Keeping the resistance value of the extruded base stable and low improves the RC delay, which improves the operation speed and does not cause problems in the circuit application. Since the resistance reduction of the base used as the input of the signal is also related to the noise characteristic, much improved operating characteristics can be expected when applied to noise-sensitive circuits.

In the conventional device, since the extruded base is formed of silicon-germanium (SiGe), when the silicide is formed on the base, the germanium (Ge) component interferes with the formation of the silicide, so that thickness and resistance are not uniform. However, since silicide is easily grown on the polycrystalline or amorphous silicon film, the silicide layer having a uniform thickness can be easily formed.

1 is a cross-sectional view illustrating a conventional method for manufacturing a heterojunction bipolar transistor.

2A to 2G are cross-sectional views illustrating a method of manufacturing a heterojunction bipolar transistor according to the present invention.

<Explanation of symbols for the main parts of the drawings>

10, 30: silicon substrate 12, 32: field oxide film

13: base 14: oxide film

15a, 37a: first emitter electrode 15b, 37b: first collector electrode

16, 36, 38: insulating film 17a, 39a: second emitter electrode

17b, 39b: second collector electrode 17c: base electrode

33a, 33c: silicon layer 33b: silicon germanium layer

34: protective film pattern 35: first base electrode

39c: second base electrode

Claims (7)

Implanting ions into the silicon substrate to form a buried collector and growing an epi layer to be used as a collector; Forming a field oxide film in the field region of the silicon substrate; Forming a base on a portion of the silicon substrate and the field oxide film in an active region where an emitter and a base are to be formed; Forming a protective film pattern on a predetermined portion of the base and forming a first base electrode on the base including the protective film pattern;  Patterning the first base electrode and the passivation layer pattern to expose a predetermined portion of the base; Forming a first insulating film on the entire upper surface and then patterning the semiconductor substrate to expose a silicon substrate on which the predetermined portion of the base and the collector are formed; Forming a first emitter electrode in contact with the exposed base and a first collector electrode in contact with the silicon substrate on which the collector is formed; Forming and then patterning a second insulating film on the entire upper surface to expose the first base electrode, the first emitter electrode, and the first collector electrode; And forming a second base electrode in contact with the first base electrode, a second emitter electrode in contact with the first emitter electrode, and a second collector electrode in contact with the first collector electrode.
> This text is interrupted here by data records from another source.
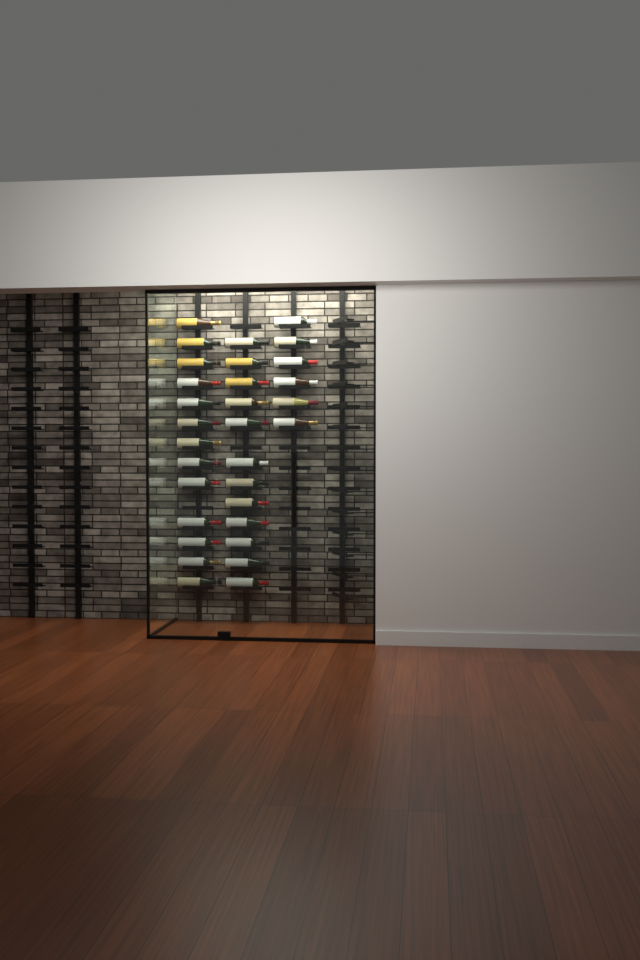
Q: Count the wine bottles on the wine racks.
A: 31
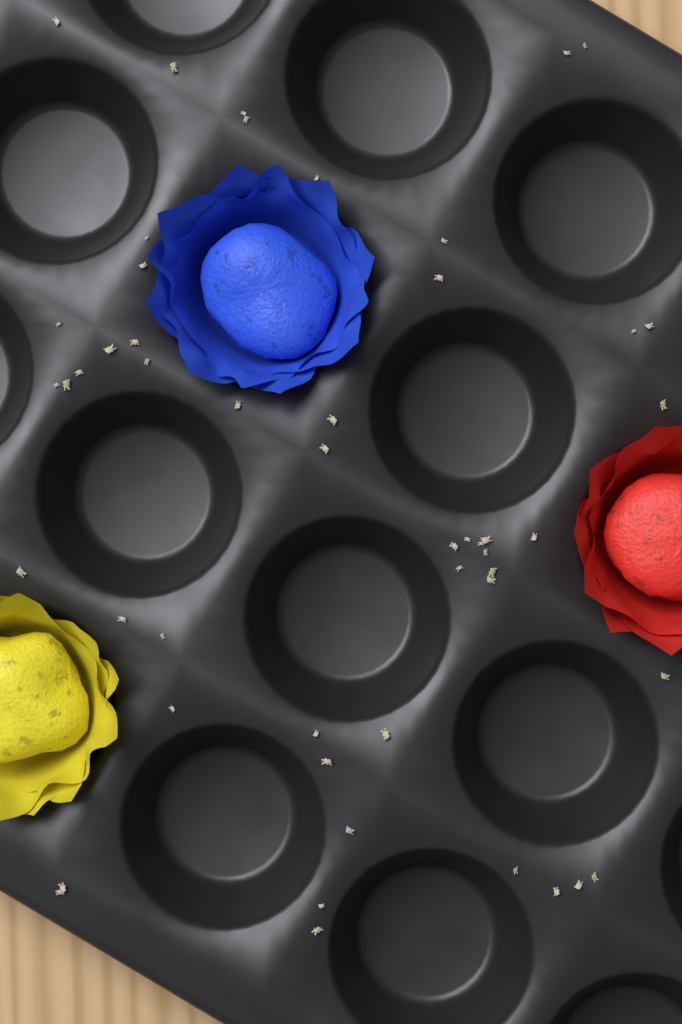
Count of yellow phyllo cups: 1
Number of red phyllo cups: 1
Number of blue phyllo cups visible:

Method of manufacturing a junction bipolar transistor. The method of claim 1, wherein the base is formed of a stacked structure of silicon, silicon germanium, and silicon. The method of claim 1, wherein the passivation layer pattern is formed of an oxide layer. The method of claim 1, wherein the first base electrode is formed of doped polycrystalline silicon or doped amorphous silicon. The method of manufacturing a heterojunction bipolar transistor according to claim 1, wherein the first insulating film and the second insulating film are formed of an oxide film. The method of claim 1, wherein the first emitter electrode and the first collector electrode are formed of polysilicon. The method of claim 1, wherein the second base electrode, the second emitter electrode, and the second collector electrode are formed of a metal.